Stored data entries
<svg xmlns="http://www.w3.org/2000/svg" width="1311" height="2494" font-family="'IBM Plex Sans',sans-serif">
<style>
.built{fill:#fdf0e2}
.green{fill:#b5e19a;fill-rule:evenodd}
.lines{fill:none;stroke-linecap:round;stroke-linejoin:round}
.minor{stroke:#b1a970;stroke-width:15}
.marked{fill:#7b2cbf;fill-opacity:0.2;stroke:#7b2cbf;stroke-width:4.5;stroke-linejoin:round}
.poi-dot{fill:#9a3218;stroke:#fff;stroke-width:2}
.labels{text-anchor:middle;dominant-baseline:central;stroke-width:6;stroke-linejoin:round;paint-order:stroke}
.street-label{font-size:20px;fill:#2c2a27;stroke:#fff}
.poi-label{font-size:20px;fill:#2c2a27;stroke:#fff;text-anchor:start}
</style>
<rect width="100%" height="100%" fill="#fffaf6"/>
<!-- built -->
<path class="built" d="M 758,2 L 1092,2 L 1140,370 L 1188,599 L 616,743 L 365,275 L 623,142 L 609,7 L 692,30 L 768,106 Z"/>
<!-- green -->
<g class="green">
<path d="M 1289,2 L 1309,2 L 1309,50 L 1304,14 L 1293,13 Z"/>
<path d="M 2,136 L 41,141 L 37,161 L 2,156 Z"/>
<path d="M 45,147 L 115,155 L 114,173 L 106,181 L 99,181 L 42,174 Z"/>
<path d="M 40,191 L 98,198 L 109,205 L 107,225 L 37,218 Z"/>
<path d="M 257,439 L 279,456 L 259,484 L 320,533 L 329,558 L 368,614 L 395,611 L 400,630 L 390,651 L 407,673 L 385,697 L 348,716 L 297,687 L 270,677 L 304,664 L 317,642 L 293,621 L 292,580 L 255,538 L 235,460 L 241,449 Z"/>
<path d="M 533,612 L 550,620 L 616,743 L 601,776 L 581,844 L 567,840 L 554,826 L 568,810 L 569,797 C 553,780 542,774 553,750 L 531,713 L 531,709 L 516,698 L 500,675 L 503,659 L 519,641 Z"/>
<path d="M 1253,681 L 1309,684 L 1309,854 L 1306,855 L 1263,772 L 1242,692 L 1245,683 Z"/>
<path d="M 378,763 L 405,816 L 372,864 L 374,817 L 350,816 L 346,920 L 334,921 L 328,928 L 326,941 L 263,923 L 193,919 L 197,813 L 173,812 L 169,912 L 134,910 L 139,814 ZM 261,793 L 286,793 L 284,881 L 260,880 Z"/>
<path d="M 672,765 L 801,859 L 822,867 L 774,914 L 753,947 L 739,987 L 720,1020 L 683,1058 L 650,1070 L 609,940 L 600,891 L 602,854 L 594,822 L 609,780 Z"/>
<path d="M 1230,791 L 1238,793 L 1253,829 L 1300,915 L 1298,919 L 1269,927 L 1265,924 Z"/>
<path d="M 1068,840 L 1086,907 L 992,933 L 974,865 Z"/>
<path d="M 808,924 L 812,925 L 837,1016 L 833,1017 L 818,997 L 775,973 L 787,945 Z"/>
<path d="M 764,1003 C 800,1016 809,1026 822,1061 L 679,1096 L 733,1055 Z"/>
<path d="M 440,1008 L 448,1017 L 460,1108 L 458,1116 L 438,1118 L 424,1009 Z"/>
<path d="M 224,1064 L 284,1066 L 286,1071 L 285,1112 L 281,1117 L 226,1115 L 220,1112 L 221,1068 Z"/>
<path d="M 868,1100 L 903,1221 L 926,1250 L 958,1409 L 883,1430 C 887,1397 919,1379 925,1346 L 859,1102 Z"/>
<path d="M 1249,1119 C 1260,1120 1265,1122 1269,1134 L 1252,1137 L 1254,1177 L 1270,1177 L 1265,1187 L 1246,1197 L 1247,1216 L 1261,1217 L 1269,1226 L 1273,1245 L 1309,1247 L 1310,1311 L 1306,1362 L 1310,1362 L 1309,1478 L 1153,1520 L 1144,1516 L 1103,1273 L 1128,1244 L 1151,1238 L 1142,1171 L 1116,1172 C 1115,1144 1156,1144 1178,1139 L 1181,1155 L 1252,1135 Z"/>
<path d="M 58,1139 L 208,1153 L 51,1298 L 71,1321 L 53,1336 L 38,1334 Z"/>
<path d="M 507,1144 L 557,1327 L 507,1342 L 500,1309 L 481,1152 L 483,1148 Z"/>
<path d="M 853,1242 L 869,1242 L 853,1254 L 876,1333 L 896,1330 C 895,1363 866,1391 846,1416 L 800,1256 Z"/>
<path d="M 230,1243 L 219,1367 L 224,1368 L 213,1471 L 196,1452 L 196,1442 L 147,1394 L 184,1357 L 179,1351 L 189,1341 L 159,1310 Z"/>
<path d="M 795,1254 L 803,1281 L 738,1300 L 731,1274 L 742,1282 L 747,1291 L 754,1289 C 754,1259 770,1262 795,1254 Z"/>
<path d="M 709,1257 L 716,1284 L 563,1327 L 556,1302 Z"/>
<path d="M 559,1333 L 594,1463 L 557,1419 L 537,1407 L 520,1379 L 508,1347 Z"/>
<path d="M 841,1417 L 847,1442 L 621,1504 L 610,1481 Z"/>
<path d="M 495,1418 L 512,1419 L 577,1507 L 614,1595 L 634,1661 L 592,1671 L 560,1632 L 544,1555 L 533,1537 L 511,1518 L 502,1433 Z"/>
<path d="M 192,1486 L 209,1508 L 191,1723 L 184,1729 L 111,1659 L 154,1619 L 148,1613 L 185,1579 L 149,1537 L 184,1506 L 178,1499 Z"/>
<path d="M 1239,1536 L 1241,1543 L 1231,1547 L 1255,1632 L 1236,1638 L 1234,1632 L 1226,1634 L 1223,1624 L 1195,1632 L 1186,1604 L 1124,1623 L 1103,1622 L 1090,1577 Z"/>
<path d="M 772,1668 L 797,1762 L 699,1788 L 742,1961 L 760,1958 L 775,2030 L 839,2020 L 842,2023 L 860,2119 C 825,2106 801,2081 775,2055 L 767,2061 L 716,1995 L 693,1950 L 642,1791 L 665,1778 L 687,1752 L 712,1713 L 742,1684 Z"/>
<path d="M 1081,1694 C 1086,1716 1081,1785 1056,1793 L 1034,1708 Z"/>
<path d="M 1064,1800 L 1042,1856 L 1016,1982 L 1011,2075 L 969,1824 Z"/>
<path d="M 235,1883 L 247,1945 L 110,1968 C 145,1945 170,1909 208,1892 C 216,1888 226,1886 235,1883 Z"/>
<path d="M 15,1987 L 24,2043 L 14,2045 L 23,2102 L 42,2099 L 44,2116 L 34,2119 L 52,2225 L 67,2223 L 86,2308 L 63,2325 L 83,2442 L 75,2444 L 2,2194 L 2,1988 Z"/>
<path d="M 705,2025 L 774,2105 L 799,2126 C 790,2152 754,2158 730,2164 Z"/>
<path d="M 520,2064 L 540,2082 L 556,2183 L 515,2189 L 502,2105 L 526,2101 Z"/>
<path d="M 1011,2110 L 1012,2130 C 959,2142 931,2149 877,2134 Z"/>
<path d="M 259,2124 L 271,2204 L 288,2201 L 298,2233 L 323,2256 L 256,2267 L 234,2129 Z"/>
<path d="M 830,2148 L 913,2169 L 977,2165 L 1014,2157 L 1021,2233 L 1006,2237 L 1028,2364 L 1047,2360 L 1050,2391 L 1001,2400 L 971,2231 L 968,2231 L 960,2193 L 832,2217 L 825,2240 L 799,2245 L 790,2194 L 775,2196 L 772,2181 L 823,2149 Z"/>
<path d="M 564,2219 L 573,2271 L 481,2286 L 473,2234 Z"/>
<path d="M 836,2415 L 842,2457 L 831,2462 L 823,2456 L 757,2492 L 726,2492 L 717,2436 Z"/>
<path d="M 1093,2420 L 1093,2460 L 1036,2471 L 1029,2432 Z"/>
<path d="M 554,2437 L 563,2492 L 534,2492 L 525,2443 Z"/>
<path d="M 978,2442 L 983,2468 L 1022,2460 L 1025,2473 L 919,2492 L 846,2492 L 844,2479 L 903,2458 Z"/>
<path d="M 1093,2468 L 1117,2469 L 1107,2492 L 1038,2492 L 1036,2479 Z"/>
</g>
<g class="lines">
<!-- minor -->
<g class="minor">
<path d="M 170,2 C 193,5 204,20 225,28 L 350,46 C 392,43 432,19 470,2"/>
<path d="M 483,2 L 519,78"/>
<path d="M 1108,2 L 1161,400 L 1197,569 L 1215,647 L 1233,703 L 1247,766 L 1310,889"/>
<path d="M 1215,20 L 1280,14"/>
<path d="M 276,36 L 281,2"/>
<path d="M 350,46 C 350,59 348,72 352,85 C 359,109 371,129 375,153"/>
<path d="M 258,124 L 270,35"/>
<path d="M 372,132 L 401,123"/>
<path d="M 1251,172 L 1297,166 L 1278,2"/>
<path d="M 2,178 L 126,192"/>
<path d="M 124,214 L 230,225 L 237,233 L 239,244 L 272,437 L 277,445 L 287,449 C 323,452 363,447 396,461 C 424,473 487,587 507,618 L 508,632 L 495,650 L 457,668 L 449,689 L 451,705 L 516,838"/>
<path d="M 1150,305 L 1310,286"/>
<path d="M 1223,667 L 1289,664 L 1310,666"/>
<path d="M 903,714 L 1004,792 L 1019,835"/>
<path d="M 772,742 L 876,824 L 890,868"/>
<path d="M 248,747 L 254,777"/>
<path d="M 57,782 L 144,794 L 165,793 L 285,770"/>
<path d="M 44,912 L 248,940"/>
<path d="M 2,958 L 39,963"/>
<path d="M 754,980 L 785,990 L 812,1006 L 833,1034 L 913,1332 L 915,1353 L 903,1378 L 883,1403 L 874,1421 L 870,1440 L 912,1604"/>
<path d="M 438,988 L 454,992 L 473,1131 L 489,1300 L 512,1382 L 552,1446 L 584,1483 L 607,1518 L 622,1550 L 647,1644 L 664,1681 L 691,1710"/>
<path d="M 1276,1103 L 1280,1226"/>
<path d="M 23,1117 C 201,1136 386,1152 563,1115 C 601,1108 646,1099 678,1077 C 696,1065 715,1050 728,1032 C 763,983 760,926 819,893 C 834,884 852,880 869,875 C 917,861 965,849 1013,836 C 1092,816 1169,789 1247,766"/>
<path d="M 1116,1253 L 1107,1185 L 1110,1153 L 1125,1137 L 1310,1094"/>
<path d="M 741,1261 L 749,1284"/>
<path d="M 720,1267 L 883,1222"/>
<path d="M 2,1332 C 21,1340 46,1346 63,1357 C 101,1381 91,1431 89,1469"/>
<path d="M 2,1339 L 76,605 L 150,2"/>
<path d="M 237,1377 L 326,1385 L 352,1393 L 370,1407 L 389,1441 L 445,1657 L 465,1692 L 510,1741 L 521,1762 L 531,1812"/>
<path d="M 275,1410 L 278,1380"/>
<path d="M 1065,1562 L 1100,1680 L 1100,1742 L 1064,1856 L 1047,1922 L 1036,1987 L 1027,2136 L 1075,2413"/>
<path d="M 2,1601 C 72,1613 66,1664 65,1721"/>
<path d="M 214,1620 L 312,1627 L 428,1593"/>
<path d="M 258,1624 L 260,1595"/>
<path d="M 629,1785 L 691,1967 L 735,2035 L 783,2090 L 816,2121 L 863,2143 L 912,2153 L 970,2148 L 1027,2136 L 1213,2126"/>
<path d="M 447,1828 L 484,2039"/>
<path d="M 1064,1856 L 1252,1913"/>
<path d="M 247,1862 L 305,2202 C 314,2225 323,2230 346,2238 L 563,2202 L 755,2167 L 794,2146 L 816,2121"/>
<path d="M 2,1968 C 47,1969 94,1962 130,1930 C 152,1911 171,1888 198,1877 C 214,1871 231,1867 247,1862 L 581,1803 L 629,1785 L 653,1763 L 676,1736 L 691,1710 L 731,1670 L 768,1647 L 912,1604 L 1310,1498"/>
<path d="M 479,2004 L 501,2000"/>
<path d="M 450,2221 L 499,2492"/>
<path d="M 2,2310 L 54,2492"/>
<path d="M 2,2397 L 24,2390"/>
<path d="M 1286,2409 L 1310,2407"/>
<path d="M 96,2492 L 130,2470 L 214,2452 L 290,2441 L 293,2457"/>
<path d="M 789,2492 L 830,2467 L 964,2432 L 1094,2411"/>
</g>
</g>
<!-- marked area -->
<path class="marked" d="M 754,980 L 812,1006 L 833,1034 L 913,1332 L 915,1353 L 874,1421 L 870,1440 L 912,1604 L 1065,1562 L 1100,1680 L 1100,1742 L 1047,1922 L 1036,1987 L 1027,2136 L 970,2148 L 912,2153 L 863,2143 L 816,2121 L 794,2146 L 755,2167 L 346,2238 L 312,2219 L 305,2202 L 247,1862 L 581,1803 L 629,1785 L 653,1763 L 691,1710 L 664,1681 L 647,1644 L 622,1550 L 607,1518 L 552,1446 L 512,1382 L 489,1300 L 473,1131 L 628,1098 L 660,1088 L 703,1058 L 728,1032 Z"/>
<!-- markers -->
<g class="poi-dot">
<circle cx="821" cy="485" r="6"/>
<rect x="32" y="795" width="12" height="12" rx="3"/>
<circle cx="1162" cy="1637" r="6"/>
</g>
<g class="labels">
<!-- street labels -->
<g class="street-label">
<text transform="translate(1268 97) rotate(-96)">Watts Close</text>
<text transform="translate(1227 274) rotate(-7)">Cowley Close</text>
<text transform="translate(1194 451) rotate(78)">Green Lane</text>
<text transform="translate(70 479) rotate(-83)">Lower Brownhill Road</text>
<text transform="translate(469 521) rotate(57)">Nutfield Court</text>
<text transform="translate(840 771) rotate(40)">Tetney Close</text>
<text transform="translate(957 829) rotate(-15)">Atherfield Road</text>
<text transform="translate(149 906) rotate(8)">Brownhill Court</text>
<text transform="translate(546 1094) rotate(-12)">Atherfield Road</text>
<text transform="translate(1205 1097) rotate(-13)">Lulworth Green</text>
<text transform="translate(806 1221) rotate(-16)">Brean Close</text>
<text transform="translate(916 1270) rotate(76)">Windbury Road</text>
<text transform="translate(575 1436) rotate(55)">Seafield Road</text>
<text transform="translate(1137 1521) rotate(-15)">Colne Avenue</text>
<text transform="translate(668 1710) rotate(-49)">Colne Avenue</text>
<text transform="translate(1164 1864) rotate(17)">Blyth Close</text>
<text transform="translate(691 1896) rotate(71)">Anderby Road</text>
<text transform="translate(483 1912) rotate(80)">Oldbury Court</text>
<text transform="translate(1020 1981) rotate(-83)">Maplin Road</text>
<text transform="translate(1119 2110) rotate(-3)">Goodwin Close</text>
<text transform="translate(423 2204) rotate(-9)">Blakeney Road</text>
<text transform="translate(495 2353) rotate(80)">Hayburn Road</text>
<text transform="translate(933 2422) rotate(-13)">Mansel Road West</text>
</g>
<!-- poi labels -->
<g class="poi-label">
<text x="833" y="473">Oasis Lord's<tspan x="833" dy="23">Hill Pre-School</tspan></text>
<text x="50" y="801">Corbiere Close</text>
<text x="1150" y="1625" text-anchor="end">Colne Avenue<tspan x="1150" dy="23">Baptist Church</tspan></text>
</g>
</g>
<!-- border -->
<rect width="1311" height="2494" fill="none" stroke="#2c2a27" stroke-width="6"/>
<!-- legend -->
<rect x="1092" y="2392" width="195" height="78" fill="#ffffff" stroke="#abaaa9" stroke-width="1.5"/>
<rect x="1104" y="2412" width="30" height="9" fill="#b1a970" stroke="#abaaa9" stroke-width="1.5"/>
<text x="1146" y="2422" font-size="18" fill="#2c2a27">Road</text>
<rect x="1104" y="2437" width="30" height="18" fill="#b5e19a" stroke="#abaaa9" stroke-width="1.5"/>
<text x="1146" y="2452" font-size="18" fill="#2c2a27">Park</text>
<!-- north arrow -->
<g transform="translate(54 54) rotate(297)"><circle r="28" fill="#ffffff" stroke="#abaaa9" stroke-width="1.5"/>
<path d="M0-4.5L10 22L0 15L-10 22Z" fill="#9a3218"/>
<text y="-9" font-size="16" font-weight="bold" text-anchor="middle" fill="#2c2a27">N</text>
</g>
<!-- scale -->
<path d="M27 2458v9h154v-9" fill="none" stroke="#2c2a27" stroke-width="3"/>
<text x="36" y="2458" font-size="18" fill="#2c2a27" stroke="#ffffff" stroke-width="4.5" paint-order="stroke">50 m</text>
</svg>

What this task involves ▸ Your answer should be a single number, which is the count of lines in the data above that include the word "middle".

Finished exercise ▸ 2